** INSTRUCTIONS FOR THE TASK **
Return each record shown beneath, word for word.
[[ MATERIAL FOR THIS EXERCISE open ]]
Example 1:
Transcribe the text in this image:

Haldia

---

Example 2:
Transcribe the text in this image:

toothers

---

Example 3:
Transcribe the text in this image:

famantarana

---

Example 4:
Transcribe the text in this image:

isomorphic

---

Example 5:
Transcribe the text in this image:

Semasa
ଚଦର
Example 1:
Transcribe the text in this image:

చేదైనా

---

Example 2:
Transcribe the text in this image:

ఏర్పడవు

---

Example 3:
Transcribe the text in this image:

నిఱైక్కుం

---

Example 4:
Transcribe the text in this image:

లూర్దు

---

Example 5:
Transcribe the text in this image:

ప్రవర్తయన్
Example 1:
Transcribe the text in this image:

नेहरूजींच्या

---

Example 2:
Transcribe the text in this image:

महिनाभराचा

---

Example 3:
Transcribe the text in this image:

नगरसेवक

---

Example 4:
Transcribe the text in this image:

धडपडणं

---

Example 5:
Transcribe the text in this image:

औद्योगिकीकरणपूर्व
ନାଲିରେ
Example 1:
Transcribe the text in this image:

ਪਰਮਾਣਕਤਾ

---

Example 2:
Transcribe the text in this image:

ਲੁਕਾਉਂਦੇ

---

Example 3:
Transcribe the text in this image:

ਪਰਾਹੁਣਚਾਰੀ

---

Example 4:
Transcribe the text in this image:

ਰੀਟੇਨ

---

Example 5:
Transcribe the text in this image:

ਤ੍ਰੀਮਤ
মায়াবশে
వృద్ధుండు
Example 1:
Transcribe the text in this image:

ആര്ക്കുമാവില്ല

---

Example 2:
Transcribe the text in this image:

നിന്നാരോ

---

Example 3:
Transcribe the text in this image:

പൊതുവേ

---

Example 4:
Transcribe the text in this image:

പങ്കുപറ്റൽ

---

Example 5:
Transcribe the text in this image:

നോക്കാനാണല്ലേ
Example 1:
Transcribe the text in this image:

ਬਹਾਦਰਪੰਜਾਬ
[[ MATERIAL FOR THIS EXERCISE closed ]]
** WRITTEN SOLUTION **
Example 1:
Transcribe the text in this image:

Haldia

---

Example 2:
Transcribe the text in this image:

toothers

---

Example 3:
Transcribe the text in this image:

famantarana

---

Example 4:
Transcribe the text in this image:

isomorphic

---

Example 5:
Transcribe the text in this image:

Semasa
ଚଦର
Example 1:
Transcribe the text in this image:

చేదైనా

---

Example 2:
Transcribe the text in this image:

ఏర్పడవు

---

Example 3:
Transcribe the text in this image:

నిఱైక్కుం

---

Example 4:
Transcribe the text in this image:

లూర్దు

---

Example 5:
Transcribe the text in this image:

ప్రవర్తయన్
Example 1:
Transcribe the text in this image:

नेहरूजींच्या

---

Example 2:
Transcribe the text in this image:

महिनाभराचा

---

Example 3:
Transcribe the text in this image:

नगरसेवक

---

Example 4:
Transcribe the text in this image:

धडपडणं

---

Example 5:
Transcribe the text in this image:

औद्योगिकीकरणपूर्व
ନାଲିରେ
Example 1:
Transcribe the text in this image:

ਪਰਮਾਣਕਤਾ

---

Example 2:
Transcribe the text in this image:

ਲੁਕਾਉਂਦੇ

---

Example 3:
Transcribe the text in this image:

ਪਰਾਹੁਣਚਾਰੀ

---

Example 4:
Transcribe the text in this image:

ਰੀਟੇਨ

---

Example 5:
Transcribe the text in this image:

ਤ੍ਰੀਮਤ
মায়াবশে
వృద్ధుండు
Example 1:
Transcribe the text in this image:

ആര്ക്കുമാവില്ല

---

Example 2:
Transcribe the text in this image:

നിന്നാരോ

---

Example 3:
Transcribe the text in this image:

പൊതുവേ

---

Example 4:
Transcribe the text in this image:

പങ്കുപറ്റൽ

---

Example 5:
Transcribe the text in this image:

നോക്കാനാണല്ലേ
Example 1:
Transcribe the text in this image:

ਬਹਾਦਰਪੰਜਾਬ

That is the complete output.